## What to work on
Some of the lines below need repeating. Reproduce exactly those between the lines holding "left hip: (1239, 742)" and "right shoulder: (293, 422)", inclusive.

## Data under study
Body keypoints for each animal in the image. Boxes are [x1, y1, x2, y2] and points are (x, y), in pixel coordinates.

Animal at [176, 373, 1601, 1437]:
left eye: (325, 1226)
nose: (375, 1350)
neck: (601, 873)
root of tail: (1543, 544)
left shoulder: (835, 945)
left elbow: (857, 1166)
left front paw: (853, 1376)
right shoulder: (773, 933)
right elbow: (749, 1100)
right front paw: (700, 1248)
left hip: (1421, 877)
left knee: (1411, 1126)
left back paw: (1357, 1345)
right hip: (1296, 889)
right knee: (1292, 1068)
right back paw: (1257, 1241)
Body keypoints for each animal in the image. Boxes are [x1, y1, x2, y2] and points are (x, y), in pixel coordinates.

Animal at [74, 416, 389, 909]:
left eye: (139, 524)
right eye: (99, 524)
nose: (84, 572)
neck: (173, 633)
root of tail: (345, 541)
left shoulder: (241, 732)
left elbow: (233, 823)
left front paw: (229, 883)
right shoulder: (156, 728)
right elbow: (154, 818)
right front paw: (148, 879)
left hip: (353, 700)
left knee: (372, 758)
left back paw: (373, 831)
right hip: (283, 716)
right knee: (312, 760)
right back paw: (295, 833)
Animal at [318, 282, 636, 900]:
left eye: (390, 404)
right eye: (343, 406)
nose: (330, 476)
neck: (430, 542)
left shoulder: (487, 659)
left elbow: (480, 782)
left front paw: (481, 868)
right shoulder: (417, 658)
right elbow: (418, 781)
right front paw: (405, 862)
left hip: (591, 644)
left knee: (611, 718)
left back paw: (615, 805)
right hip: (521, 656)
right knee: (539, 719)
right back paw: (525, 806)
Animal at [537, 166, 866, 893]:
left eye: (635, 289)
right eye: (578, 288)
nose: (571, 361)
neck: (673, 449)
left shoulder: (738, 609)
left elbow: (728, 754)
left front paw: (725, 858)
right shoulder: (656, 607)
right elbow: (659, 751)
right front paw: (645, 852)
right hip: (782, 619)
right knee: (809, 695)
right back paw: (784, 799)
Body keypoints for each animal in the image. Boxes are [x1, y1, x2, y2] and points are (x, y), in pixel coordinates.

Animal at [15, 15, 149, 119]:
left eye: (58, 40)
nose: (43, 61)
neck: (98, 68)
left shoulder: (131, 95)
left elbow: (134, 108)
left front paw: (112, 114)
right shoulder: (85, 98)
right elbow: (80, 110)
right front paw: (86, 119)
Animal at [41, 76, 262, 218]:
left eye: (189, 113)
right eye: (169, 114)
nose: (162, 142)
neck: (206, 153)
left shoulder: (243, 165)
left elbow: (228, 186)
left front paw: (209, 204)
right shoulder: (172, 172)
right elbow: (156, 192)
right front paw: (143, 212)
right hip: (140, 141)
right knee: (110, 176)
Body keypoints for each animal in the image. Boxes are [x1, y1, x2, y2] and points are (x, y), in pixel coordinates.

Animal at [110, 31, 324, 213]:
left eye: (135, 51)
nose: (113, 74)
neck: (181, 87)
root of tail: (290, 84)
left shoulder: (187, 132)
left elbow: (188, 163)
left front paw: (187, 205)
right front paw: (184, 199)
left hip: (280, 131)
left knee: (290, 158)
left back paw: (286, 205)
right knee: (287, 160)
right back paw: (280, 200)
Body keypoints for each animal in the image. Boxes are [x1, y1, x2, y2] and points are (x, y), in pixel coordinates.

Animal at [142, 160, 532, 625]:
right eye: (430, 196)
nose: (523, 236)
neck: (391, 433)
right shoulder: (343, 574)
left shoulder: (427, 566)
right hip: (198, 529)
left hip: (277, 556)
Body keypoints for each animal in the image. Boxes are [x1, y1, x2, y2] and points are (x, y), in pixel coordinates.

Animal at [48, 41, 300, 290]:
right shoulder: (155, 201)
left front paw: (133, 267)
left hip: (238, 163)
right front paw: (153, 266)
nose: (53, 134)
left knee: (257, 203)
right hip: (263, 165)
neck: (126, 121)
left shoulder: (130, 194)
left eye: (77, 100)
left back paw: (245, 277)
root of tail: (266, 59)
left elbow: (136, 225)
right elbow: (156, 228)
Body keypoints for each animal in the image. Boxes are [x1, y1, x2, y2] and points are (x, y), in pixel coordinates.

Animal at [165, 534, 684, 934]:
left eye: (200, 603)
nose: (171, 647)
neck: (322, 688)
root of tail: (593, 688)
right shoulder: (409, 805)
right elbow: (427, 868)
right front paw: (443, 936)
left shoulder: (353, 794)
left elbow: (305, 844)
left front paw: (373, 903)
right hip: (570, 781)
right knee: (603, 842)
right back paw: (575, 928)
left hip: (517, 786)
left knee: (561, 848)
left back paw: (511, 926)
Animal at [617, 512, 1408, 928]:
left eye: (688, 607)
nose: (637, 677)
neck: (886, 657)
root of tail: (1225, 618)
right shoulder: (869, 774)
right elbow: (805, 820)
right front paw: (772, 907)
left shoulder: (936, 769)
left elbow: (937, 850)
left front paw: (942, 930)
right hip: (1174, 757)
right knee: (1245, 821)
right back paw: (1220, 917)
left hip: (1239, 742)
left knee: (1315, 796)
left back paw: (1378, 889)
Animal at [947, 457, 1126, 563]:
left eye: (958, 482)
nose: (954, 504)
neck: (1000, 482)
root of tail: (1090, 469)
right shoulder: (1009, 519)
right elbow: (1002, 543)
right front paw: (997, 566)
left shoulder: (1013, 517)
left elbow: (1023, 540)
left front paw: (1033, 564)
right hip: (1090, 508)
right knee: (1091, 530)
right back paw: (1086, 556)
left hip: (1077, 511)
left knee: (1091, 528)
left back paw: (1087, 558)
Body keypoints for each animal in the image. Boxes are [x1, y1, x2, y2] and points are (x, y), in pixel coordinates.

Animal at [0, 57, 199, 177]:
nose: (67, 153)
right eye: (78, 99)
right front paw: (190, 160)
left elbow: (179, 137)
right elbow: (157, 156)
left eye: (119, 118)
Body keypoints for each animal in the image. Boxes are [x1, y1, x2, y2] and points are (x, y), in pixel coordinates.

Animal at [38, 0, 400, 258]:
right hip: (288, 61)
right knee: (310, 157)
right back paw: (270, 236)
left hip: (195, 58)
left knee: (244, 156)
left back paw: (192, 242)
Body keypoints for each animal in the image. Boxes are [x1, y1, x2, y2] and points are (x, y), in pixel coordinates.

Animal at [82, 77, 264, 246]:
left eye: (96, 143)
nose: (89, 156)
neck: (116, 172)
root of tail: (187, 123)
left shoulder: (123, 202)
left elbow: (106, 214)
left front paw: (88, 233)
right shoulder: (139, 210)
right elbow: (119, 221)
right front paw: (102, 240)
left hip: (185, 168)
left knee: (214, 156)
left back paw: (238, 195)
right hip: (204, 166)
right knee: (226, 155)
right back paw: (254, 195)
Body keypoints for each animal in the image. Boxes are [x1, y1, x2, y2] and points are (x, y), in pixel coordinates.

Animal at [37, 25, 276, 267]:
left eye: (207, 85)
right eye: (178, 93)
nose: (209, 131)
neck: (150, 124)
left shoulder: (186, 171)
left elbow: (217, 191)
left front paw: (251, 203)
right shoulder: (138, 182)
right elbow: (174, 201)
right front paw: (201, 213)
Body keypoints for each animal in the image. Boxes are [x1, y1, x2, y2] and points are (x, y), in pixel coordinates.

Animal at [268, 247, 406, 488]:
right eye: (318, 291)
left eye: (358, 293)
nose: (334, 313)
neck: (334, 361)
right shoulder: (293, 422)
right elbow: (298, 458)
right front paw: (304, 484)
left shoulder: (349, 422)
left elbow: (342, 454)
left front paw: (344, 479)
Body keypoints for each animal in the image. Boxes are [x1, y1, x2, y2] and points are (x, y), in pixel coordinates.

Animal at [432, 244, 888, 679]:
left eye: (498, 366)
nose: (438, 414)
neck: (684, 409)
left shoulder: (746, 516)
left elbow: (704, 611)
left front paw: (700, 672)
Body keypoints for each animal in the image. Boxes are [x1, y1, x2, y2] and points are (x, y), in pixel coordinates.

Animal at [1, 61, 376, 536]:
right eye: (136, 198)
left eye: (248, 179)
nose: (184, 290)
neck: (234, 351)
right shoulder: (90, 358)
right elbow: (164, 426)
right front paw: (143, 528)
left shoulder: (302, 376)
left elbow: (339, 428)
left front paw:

## Answer area
left hip: (1239, 742)
left knee: (1315, 796)
left back paw: (1378, 889)
Animal at [947, 457, 1126, 563]:
left eye: (958, 482)
nose: (954, 504)
neck: (1000, 482)
root of tail: (1090, 469)
right shoulder: (1009, 519)
right elbow: (1002, 543)
right front paw: (997, 566)
left shoulder: (1013, 517)
left elbow: (1023, 540)
left front paw: (1033, 564)
right hip: (1090, 508)
right knee: (1091, 530)
right back paw: (1086, 556)
left hip: (1077, 511)
left knee: (1091, 528)
left back paw: (1087, 558)
Body keypoints for each animal in the image. Boxes are [x1, y1, x2, y2] and points are (x, y), in pixel coordinates.

Animal at [0, 57, 199, 177]:
nose: (67, 153)
right eye: (78, 99)
right front paw: (190, 160)
left elbow: (179, 137)
right elbow: (157, 156)
left eye: (119, 118)
Body keypoints for each animal in the image. Boxes are [x1, y1, x2, y2] and points are (x, y), in pixel coordinates.

Animal at [38, 0, 400, 258]:
right hip: (288, 61)
right knee: (310, 157)
right back paw: (270, 236)
left hip: (195, 58)
left knee: (244, 156)
left back paw: (192, 242)
Body keypoints for each animal in the image. Boxes are [x1, y1, x2, y2] and points are (x, y), in pixel coordinates.

Animal at [82, 77, 264, 246]:
left eye: (96, 143)
nose: (89, 156)
neck: (116, 172)
root of tail: (187, 123)
left shoulder: (123, 202)
left elbow: (106, 214)
left front paw: (88, 233)
right shoulder: (139, 210)
right elbow: (119, 221)
right front paw: (102, 240)
left hip: (185, 168)
left knee: (214, 156)
left back paw: (238, 195)
right hip: (204, 166)
right knee: (226, 155)
right back paw: (254, 195)
Body keypoints for each animal in the image. Boxes are [x1, y1, x2, y2] and points are (x, y), in pixel coordinates.

Animal at [37, 25, 276, 267]:
left eye: (207, 85)
right eye: (178, 93)
nose: (209, 131)
neck: (150, 124)
left shoulder: (186, 171)
left elbow: (217, 191)
left front paw: (251, 203)
right shoulder: (138, 182)
right elbow: (174, 201)
right front paw: (201, 213)
Body keypoints for each animal in the image. Boxes are [x1, y1, x2, y2] and points are (x, y), in pixel coordinates.

Animal at [268, 247, 406, 488]:
right eye: (318, 291)
left eye: (358, 293)
nose: (334, 313)
neck: (334, 361)
right shoulder: (293, 422)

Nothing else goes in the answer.